[Opening The records section]

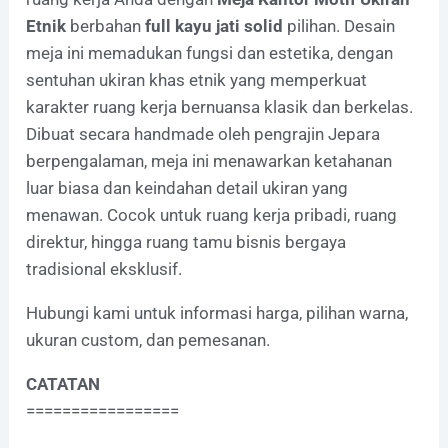
Etnik
berbahan
full kayu jati solid
pilihan. Desain
meja ini memadukan fungsi dan estetika, dengan
sentuhan ukiran khas etnik yang memperkuat
karakter ruang kerja bernuansa klasik dan berkelas.
Dibuat secara handmade oleh pengrajin Jepara
berpengalaman, meja ini menawarkan ketahanan
luar biasa dan keindahan detail ukiran yang
menawan. Cocok untuk ruang kerja pribadi, ruang
direktur, hingga ruang tamu bisnis bergaya
tradisional eksklusif.
Hubungi kami untuk informasi harga, pilihan warna,
ukuran custom, dan pemesanan.
CATATAN
=================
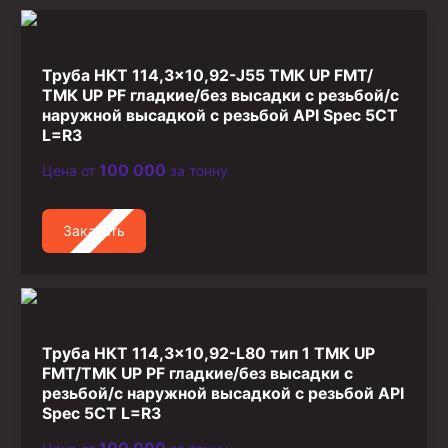
Стропы канатные
Стропы текстильные
Труба НКТ 114,3×10,92-J55 ТМК UP FMT/
Стропы цепные
ТМК UP PF гладкие/без высадки с резьбой/с
наружной высадкой с резьбой API Spec 5CT
Канаты стальные
L=R3
Элементы линии обвязки
100 000
Цена от
за тонну
Заказать
Труба НКТ 114,3×10,92-L80 тип 1 ТМК UP
FMT/ТМК UP PF гладкие/без высадки с
резьбой/с наружной высадкой с резьбой API
Spec 5CT L=R3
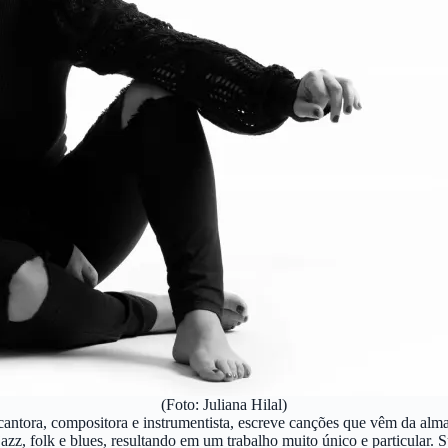
(Foto: Juliana Hilal)
cantora, compositora e instrumentista, escreve canções que vêm da alma
jazz, folk e blues, resultando em um trabalho muito único e particular. 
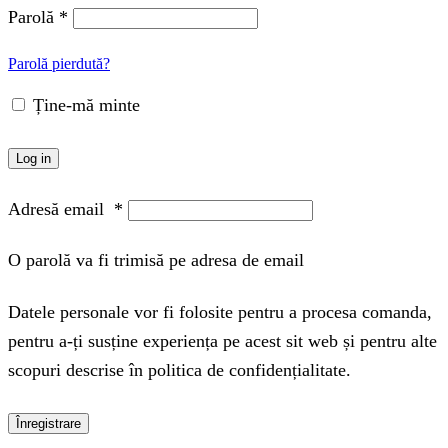
Parolă
*
Parolă pierdută?
Ține-mă minte
Log in
Adresă email
*
O parolă va fi trimisă pe adresa de email
Datele personale vor fi folosite pentru a procesa comanda,
pentru a-ți susține experiența pe acest sit web și pentru alte
scopuri descrise în politica de confidențialitate.
Înregistrare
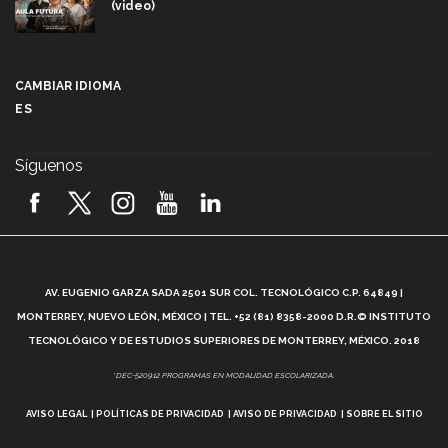
(video)
Más que un festival cultural: así es la magia de
VIBRART 2026 (video)
CAMBIAR IDIOMA
ES
Javier Guzmán: investigación con impacto social
(video)
Síguenos
¡México, en el top del mundial de robótica FIRST
2026! (video)
Vida Tec: Pasión, disciplina y básquetbol, con Gael
Adame (video)
A
AV. EUGENIO GARZA SADA 2501 SUR COL. TECNOLÓGICO C.P. 64849 |
L
¿Cómo es el Modelo Educativo Tec? (video)
MONTERREY, NUEVO LEÓN, MÉXICO | TEL. +52 (81) 8358-2000 D.R.© INSTITUTO
TECNOLÓGICO Y DE ESTUDIOS SUPERIORES DE MONTERREY, MÉXICO. 2018
Vida Tec: Feminismo e Inteligencia Artificial, Paola
*DEC-520912 PROGRAMAS EN MODALIDAD ESCOLARIZADA.
Ricaurte (video)
AVISO LEGAL
POLÍTICAS DE PRIVACIDAD
AVISO DE PRIVACIDAD
SOBRE EL SITIO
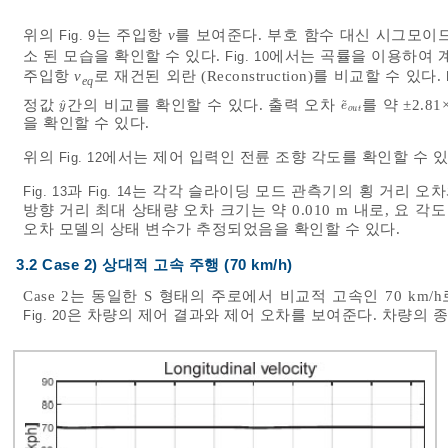
위의
는 주입항
v
를 보여준다. 부호 함수 대신 시그모이
Fig. 9
소 된 모습을 확인할 수 있다.
에서는 곡률을 이용하여 계
Fig. 10
주입항
v
로 재건된 외란 (Reconstruction)를 비교할 수 있다.
eq
정값
간의 비교를 확인할 수 있다. 출력 오차
를 약 ±2.81
ˆ
˜
y
^
e
~
o
u
t
y
e
o
u
t
을 확인할 수 있다.
위의
에서는 제어 입력인 전륜 조향 각도를 확인할 수 있
Fig. 12
과
는 각각 슬라이딩 모드 관측기의 횡 거리 오차
Fig. 13
Fig. 14
방향 거리 최대 상태량 오차 크기는 약 0.010 m 내로, 요 각도
오차 모델의 상태 변수가 추정되었음을 확인할 수 있다.
3.2 Case 2) 상대적 고속 주행 (70 km/h)
Case 2는 동일한 S 형태의 주로에서 비교적 고속인 70 k
은 차량의 제어 결과와 제어 오차를 보여준다. 차량의 
Fig. 20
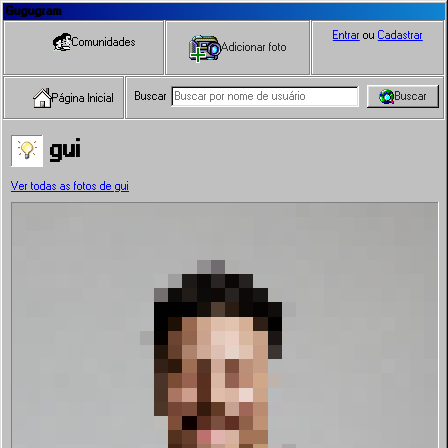
Gugugram
Entrar
ou
Cadastrar
Comunidades
Adicionar foto
Buscar
Buscar
Página Inicial
gui
Ver todas as fotos de gui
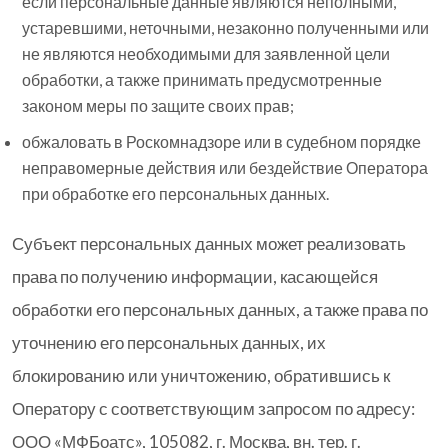
если персональные данные являются неполными,
устаревшими, неточными, незаконно полученными или
не являются необходимыми для заявленной цели
обработки, а также принимать предусмотренные
законом меры по защите своих прав;
обжаловать в Роскомнадзоре или в судебном порядке
неправомерные действия или бездействие Оператора
при обработке его персональных данных.
Субъект персональных данных может реализовать
права по получению информации, касающейся
обработки его персональных данных, а также права по
уточнению его персональных данных, их
блокированию или уничтожению, обратившись к
Оператору с соответствующим запросом по адресу:
ООО «МФБоатс», 105082, г. Москва, вн. тер. г.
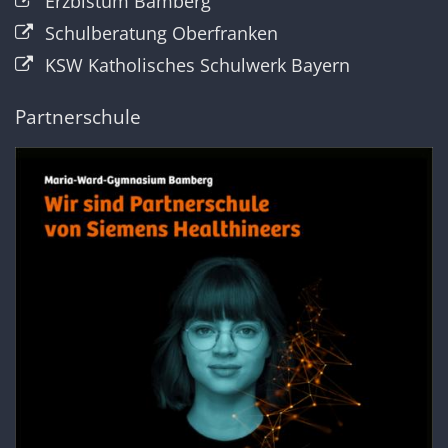
Erzbistum Bamberg
Schulberatung Oberfranken
KSW Katholisches Schulwerk Bayern
Partnerschule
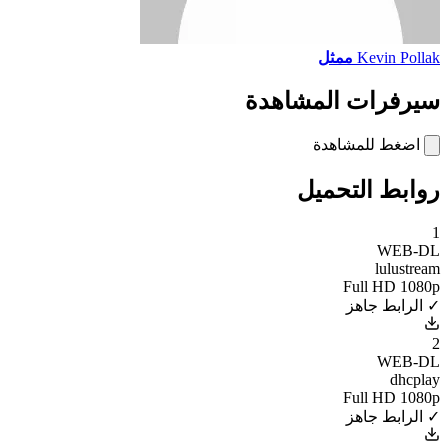
Kevin Pollak
ممثل
سيرفرات المشاهدة
اضغط للمشاهدة
روابط التحميل
1
WEB-DL
lulustream
Full HD 1080p
✓ الرابط جاهز
2
WEB-DL
dhcplay
Full HD 1080p
✓ الرابط جاهز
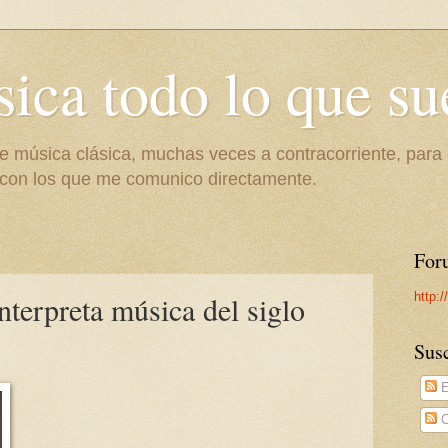
ica todo lo que su
re música clásica, muchas veces a contracorriente, par
con los que me comunico directamente.
For
http:
nterpreta música del siglo
Susc
E
C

[Closing The records section]

(Your goal): The data must be printed exactly, image-free.

(Exercise result):
Etnik
berbahan
full kayu jati solid
pilihan. Desain
meja ini memadukan fungsi dan estetika, dengan
sentuhan ukiran khas etnik yang memperkuat
karakter ruang kerja bernuansa klasik dan berkelas.
Dibuat secara handmade oleh pengrajin Jepara
berpengalaman, meja ini menawarkan ketahanan
luar biasa dan keindahan detail ukiran yang
menawan. Cocok untuk ruang kerja pribadi, ruang
direktur, hingga ruang tamu bisnis bergaya
tradisional eksklusif.
Hubungi kami untuk informasi harga, pilihan warna,
ukuran custom, dan pemesanan.
CATATAN
=================
Стропы канатные
Стропы текстильные
Труба НКТ 114,3×10,92-J55 ТМК UP FMT/
Стропы цепные
ТМК UP PF гладкие/без высадки с резьбой/с
наружной высадкой с резьбой API Spec 5CT
Канаты стальные
L=R3
Элементы линии обвязки
100 000
Цена от
за тонну
Заказать
Труба НКТ 114,3×10,92-L80 тип 1 ТМК UP
FMT/ТМК UP PF гладкие/без высадки с
резьбой/с наружной высадкой с резьбой API
Spec 5CT L=R3
(Foto: Juliana Hilal)
cantora, compositora e instrumentista, escreve canções que vêm da alma
jazz, folk e blues, resultando em um trabalho muito único e particular. 
Parolă
*
Parolă pierdută?
Ține-mă minte
Log in
Adresă email
*
O parolă va fi trimisă pe adresa de email
Datele personale vor fi folosite pentru a procesa comanda,
pentru a-ți susține experiența pe acest sit web și pentru alte
scopuri descrise în politica de confidențialitate.
Înregistrare
(video)
Más que un festival cultural: así es la magia de
VIBRART 2026 (video)
CAMBIAR IDIOMA
ES
Javier Guzmán: investigación con impacto social
(video)
Síguenos
¡México, en el top del mundial de robótica FIRST
2026! (video)
Vida Tec: Pasión, disciplina y básquetbol, con Gael
Adame (video)
A
AV. EUGENIO GARZA SADA 2501 SUR COL. TECNOLÓGICO C.P. 64849 |
L
¿Cómo es el Modelo Educativo Tec? (video)
MONTERREY, NUEVO LEÓN, MÉXICO | TEL. +52 (81) 8358-2000 D.R.© INSTITUTO
TECNOLÓGICO Y DE ESTUDIOS SUPERIORES DE MONTERREY, MÉXICO. 2018
Vida Tec: Feminismo e Inteligencia Artificial, Paola
*DEC-520912 PROGRAMAS EN MODALIDAD ESCOLARIZADA.
Ricaurte (video)
AVISO LEGAL
POLÍTICAS DE PRIVACIDAD
AVISO DE PRIVACIDAD
SOBRE EL SITIO
위의
는 주입항
v
를 보여준다. 부호 함수 대신 시그모이
Fig. 9
소 된 모습을 확인할 수 있다.
에서는 곡률을 이용하여 계
Fig. 10
주입항
v
로 재건된 외란 (Reconstruction)를 비교할 수 있다.
eq
정값
간의 비교를 확인할 수 있다. 출력 오차
를 약 ±2.81
ˆ
˜
y
^
e
~
o
u
t
y
e
o
u
t
을 확인할 수 있다.
위의
에서는 제어 입력인 전륜 조향 각도를 확인할 수 있
Fig. 12
과
는 각각 슬라이딩 모드 관측기의 횡 거리 오차
Fig. 13
Fig. 14
방향 거리 최대 상태량 오차 크기는 약 0.010 m 내로, 요 각도
오차 모델의 상태 변수가 추정되었음을 확인할 수 있다.
3.2 Case 2) 상대적 고속 주행 (70 km/h)
Case 2는 동일한 S 형태의 주로에서 비교적 고속인 70 k
은 차량의 제어 결과와 제어 오차를 보여준다. 차량의 
Fig. 20
Gugugram
Entrar
ou
Cadastrar
Comunidades
Adicionar foto
Buscar
Buscar
Página Inicial
gui
Ver todas as fotos de gui
если персональные данные являются неполными,
устаревшими, неточными, незаконно полученными или
не являются необходимыми для заявленной цели
обработки, а также принимать предусмотренные
законом меры по защите своих прав;
обжаловать в Роскомнадзоре или в судебном порядке
неправомерные действия или бездействие Оператора
при обработке его персональных данных.
Субъект персональных данных может реализовать
права по получению информации, касающейся
обработки его персональных данных, а также права по
уточнению его персональных данных, их
блокированию или уничтожению, обратившись к
Оператору с соответствующим запросом по адресу:
ООО «МФБоатс», 105082, г. Москва, вн. тер. г.
Erzbistum Bamberg
Schulberatung Oberfranken
KSW Katholisches Schulwerk Bayern
Partnerschule
Kevin Pollak
ممثل
سيرفرات المشاهدة
اضغط للمشاهدة
روابط التحميل
1
WEB-DL
lulustream
Full HD 1080p
✓ الرابط جاهز
2
WEB-DL
dhcplay
Full HD 1080p
✓ الرابط جاهز
ica todo lo que su
re música clásica, muchas veces a contracorriente, par
con los que me comunico directamente.
For
http:
nterpreta música del siglo
Susc
E
C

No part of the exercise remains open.